Remote work is in no way responsible for an entire year's worth of executive decisions to ignore such a damning report.
Please submit the original source. This blogspam mentions (but does not link to) what I believe to be this story from the FT[0].
Update: It does link to it further down in the article, instead of the perfectly-reasonable place where it first mentions it. It is this article they are referencing.
Yes, it's very clear what FT reveals about SVB, and it's not at all what Axios learned from their article:
"However, insiders complained as the bank grew at breakneck speed, its top management became inordinately focused on social issues and overly reliant on the use of expensive consultants to explore new strategies, when they should have prioritised management of the bank’s expansion and properly hedging against its interest rate risk."
And yet today's article from the NYTIMES[0] shows that the Federal Reserve was aware for more than a year that SVB was using the wrong model for risk.
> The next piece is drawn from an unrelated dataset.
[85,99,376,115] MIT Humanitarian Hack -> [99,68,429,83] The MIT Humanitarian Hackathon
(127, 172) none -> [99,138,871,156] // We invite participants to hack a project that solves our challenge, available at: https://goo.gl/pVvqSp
Despite giving the bank several warnings, they did not fix its 'vulnerabilities'.
This news just came out today, so perhaps the WFH rationale wouldn't have been given press had this been known?
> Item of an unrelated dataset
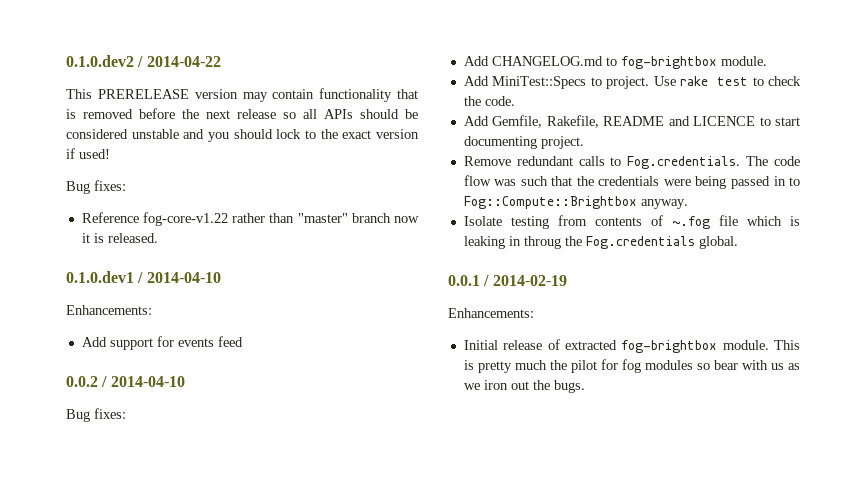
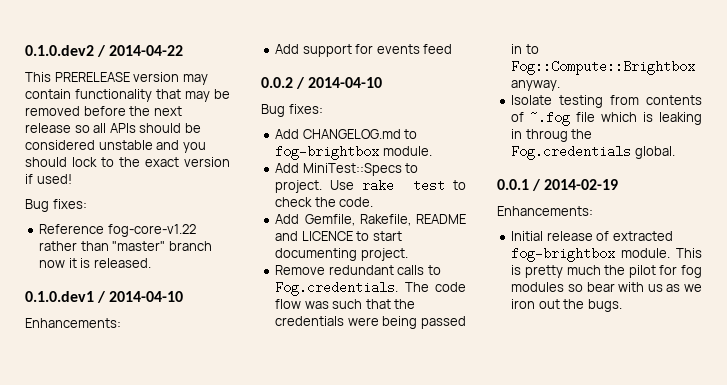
[66,109,76,119] is -> [185,89,230,102] may be

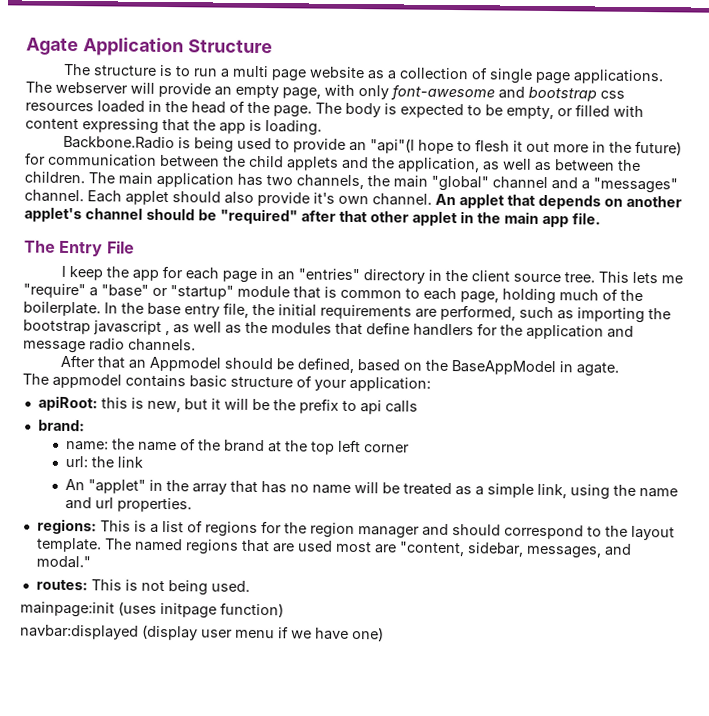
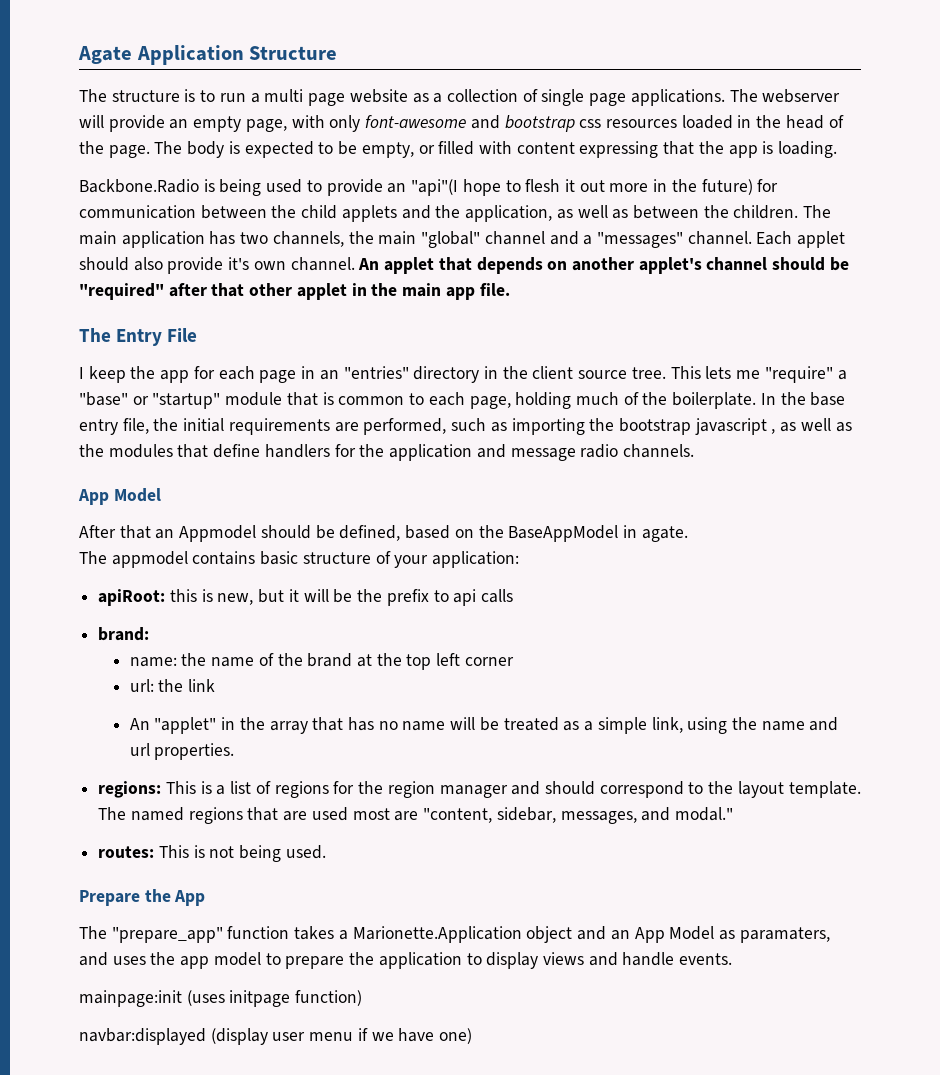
(196, 345) none -> [78,488,161,505] // App Model
(250, 586) none -> [79,889,206,906] [79,926,830,943] [79,952,733,969] // Prepare the App // The "prepare_app" function takes a Marionette.Application object and an App Model as paramaters, and uses the app model to prepare the application to display views and handle events.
Remote work is not for organizations whose management do not have clear way to measure employee objectives. In other words management has to be good at their job of tracking and measuring to be successful with remote work. If instead they are more accustomed to fear mongering and influencing then it’s not gonna work.
SVB made the fatal decision in 2021 to make a bigger-than-average bet on long-dated securities at the same time it embraced a working structure that meant its executives were scattered across the US, even while aggressively pursuing an expansion to become a full-service bank.
“It is harder to have a challenging call over Zoom. It makes it harder to challenge management,” said Nicholas Bloom, a professor at Stanford University who has studied remote working extensively. “Ideas like hedging interest rate risk often come up over lunch or in small meetings.”
My experience working at a bank during covid is that management is way more likely to fire the most competent person - who know everything about how and especially why stuff is done a certain way, who have all contacts at every level in both infra and cybersec teams, who push his team to stop working Friday afternoon to share what he knows - after he called their ideas dumb (with kinder words ofc) in person than on zoom.
I've seen this a lot in government and large organizations. Most people do next to nothing, but everyone is an expert at explaining why it's not their fault, and something outside their control (usually understaffing) is to blame. It's a culture of defeat and avoidance, and the same kind of thing that would absurdly blame remote work for risk management decisions.